The Golden Eagle made a post in which she asked, "Would you write if you knew you'd never be published?" Of course I thought about it and subsequently replied, but my reply made me think a lot about the role of writing in my life...especially now.
My reply was basically "Yes, but not as much." More complicated than that, as I will get into further here soon. As most of you know now, I'm recently unemployed (by choice) and living with my parents again (by choice...well, er, kinda. I have money but no income so I don't feel like wasting my savings, you know? Especially when I still have loans.) I live in a dinky little town in super rural Oregon where jobs are non-existent, and I don't drive let alone have a car. This means I've got a lot of free time. And since my dream has always been to be a successful published author...well guess what I'm working towards full steam now? Yup. Publishing.
So, if I knew by some whim that I would never be published, would I still write? Look, I am not Idealist Hildred. I'm more certainly not Optimistic Hildred. I am Realist Hildred, to the core of my little blackened no1curr soul. No. No I would not. I would be out there hitting the pavement harder than ever, pushing myself into random people's houses in the valley looking for a 9-5 to make ends meet and find some sort of direction for my financial future. Because writing is my job. It's my career. Without publishing I don't have much chance at a good career.

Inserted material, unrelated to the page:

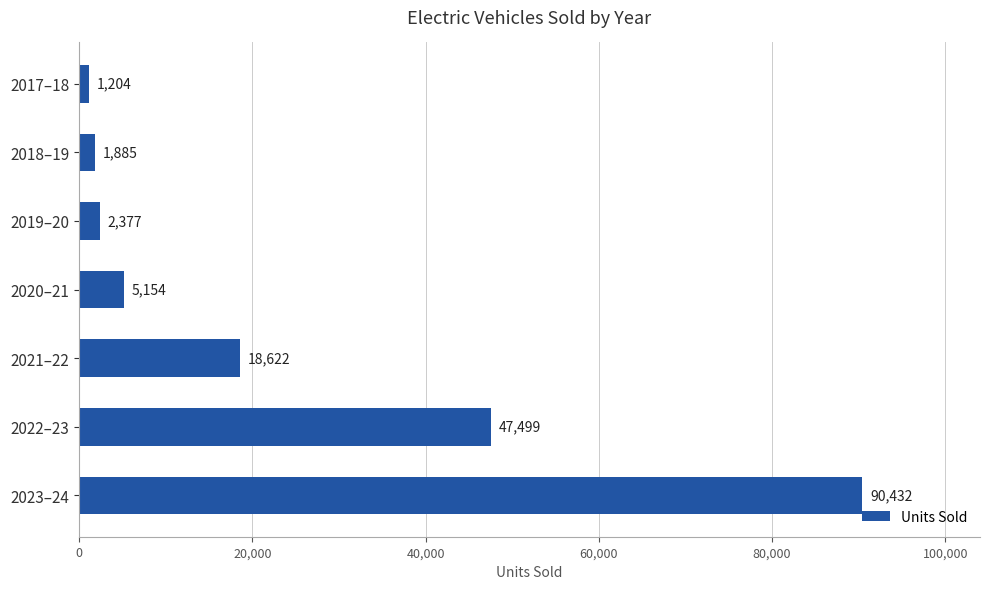

Does the chart contain stacked bars?

No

My dream is to not only be successful financially, but successful because people like my work as well. Because they look forward to the next book I want to publish. Without being published I have no future dreams, or at least nothing as strong and important to me. I would still write, of course, because it's the best, but it would be a back-burner hobby. At best I would write a page a week, instead a few a day. And be pretty miserable at my 9-5, more than likely.
Thank God I'm going to be published, eh?
What about you, in case you don't follow The Eagle?